=== PROVIDED TEXT ===

Alongside this, the project received a series of objections from local residents following a consultation, many of whom rose concerns over an increase in traffic, the loss of green belt, and the impact on local infrastructure.

Similarly, Robinsons’ proposals attracted 128 objection letters from residents, while Macclesfield Council said there would be “a significant impact on traffic congestion” and air quality if the scheme went ahead.

In a statement, Henbury Parish Council said it welcomed the decision to withdraw Robinsons’ proposals from the 4 April agenda. “We believe that the application fails to address issues with traffic, pollution, infrastructure and flooding, along with the cumulative effect of the planning applications across Chelford Road for 232 houses, development of the Kings School, housing at the rugby club, and other large local developments, which feed through the Broken Cross Air Quality Management Area”.

Henbury Council’s particular bone of contention has been around air quality, after Broken Cross was officially declared an AQMA in October 2017. The council also raised concern that the two planning applications around Chelford Road were to be decided on an individual basis, rather than together as per Cheshire East and Government guidelines.

It is also understood workshops were due to be held in April and May to develop an action plan for the Broken Cross AQMA, in the weeks after the two planning applications were due to be decided.

There have been long-running issues with the air quality data used in Cheshire East’s local plan, and even led to a challenge by developer Muller Strategic Properties, which argued irregularities in the data affected the selection of sites and distribution development in the plan.

However, these concerns were dismissed by a High Court judge in February this year, who ruled Muller had no arguable case, with the judgement concluding that shortcomings in air quality data did not affect the substance of the Local Plan.

Cheshire East has been contacted for comment.

=== INFORMATION PROVIDED ===

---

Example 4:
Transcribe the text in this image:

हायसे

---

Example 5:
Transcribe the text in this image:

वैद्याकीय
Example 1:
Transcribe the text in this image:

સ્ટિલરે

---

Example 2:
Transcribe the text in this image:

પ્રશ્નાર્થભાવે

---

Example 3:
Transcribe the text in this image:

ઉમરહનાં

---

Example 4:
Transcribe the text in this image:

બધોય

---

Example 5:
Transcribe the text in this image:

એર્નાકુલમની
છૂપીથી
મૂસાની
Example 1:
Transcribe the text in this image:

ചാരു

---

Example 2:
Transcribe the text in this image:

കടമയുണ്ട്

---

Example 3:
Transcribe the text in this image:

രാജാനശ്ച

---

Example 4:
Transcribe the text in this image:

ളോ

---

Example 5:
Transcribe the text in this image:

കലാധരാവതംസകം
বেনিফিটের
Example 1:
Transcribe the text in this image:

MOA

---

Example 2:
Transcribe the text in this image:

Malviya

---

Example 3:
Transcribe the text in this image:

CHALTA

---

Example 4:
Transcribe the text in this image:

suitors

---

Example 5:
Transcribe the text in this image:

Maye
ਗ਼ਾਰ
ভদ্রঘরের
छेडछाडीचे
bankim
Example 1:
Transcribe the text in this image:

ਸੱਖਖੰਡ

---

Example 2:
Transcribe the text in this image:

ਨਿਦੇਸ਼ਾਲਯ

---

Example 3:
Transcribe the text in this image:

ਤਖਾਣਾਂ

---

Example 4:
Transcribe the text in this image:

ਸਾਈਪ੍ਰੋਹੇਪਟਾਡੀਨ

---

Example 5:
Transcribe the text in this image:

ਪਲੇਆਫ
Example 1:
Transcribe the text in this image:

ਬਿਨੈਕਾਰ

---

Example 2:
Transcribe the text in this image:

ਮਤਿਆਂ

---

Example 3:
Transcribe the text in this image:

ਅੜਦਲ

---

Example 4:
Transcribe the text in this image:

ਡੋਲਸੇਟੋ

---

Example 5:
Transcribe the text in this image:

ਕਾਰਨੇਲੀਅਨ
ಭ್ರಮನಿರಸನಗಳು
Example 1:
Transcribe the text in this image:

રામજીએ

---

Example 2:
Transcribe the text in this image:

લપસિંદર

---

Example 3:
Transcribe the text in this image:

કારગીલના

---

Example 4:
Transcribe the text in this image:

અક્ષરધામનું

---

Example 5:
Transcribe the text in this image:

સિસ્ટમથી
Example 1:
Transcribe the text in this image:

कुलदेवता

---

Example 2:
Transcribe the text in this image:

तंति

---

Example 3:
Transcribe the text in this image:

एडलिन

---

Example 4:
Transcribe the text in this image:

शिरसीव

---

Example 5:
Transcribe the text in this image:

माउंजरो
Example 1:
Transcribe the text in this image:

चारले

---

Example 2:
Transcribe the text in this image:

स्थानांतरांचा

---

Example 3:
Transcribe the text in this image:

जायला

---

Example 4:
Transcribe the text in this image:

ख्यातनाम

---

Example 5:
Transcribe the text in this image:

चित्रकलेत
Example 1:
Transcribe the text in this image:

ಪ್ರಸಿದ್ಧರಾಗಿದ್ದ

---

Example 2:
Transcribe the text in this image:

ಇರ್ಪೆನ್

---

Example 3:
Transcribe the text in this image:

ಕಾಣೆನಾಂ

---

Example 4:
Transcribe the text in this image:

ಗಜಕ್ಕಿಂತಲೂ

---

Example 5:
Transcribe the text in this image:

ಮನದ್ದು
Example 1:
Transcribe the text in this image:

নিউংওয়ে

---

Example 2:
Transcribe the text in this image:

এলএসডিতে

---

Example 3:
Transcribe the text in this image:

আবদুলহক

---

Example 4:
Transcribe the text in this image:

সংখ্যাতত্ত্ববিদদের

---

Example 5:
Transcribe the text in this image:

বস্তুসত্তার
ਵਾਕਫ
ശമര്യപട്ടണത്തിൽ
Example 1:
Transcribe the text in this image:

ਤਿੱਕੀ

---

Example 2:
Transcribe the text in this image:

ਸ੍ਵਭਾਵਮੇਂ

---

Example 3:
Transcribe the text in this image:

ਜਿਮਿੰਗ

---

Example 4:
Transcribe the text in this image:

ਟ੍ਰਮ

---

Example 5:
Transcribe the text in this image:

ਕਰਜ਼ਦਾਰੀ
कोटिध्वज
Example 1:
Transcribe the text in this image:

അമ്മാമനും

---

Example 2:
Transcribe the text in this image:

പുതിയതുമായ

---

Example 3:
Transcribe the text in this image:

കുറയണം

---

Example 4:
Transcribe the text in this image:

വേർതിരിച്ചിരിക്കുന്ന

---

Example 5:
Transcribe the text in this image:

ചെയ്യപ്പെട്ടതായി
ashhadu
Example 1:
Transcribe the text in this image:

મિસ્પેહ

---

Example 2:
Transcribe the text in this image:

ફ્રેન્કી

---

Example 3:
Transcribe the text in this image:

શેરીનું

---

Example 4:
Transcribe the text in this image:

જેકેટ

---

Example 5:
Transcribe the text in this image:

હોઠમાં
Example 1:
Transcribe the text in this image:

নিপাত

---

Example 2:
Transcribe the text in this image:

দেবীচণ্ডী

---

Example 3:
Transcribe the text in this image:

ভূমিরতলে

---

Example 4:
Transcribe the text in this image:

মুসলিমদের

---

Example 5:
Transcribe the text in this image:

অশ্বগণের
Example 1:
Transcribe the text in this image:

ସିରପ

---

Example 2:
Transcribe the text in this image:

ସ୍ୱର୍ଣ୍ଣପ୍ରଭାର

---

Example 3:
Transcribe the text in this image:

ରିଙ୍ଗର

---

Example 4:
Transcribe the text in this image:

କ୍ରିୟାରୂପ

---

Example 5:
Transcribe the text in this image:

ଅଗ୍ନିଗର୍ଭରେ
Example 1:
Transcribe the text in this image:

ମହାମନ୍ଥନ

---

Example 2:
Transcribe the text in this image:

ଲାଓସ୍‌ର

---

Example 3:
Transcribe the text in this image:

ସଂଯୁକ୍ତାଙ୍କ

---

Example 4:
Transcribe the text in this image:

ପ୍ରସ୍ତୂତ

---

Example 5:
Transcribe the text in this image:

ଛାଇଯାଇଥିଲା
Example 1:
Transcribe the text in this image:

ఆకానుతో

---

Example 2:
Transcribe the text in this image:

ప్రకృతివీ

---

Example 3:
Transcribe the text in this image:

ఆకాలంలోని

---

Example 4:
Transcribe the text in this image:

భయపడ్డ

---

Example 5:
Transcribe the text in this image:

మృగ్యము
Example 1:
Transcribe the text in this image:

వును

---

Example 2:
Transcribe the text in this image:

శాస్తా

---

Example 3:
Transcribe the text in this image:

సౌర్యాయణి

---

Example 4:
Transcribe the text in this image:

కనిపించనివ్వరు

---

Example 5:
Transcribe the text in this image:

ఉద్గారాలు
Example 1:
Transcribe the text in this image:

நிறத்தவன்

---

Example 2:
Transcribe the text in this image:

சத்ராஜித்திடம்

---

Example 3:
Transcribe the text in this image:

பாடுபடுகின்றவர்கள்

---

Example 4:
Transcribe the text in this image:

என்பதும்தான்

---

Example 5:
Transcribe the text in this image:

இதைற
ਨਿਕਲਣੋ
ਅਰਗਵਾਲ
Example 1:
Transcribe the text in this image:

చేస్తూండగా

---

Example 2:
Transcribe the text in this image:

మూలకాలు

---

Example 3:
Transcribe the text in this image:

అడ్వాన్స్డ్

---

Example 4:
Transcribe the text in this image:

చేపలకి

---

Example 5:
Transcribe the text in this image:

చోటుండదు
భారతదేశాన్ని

===

**REQUIRED TASK:**
Answer these questions using the planning article above:
(a) How many objection letters did Robinsons' proposals attract from residents?
(b) In what month and year was Broken Cross officially declared an AQMA?
(c) Who dismissed the concerns raised by Muller Strategic Properties, and in what month?

**WRITTEN ANSWER:**
(a) 128
(b) October 2017
(c) A High Court judge, in February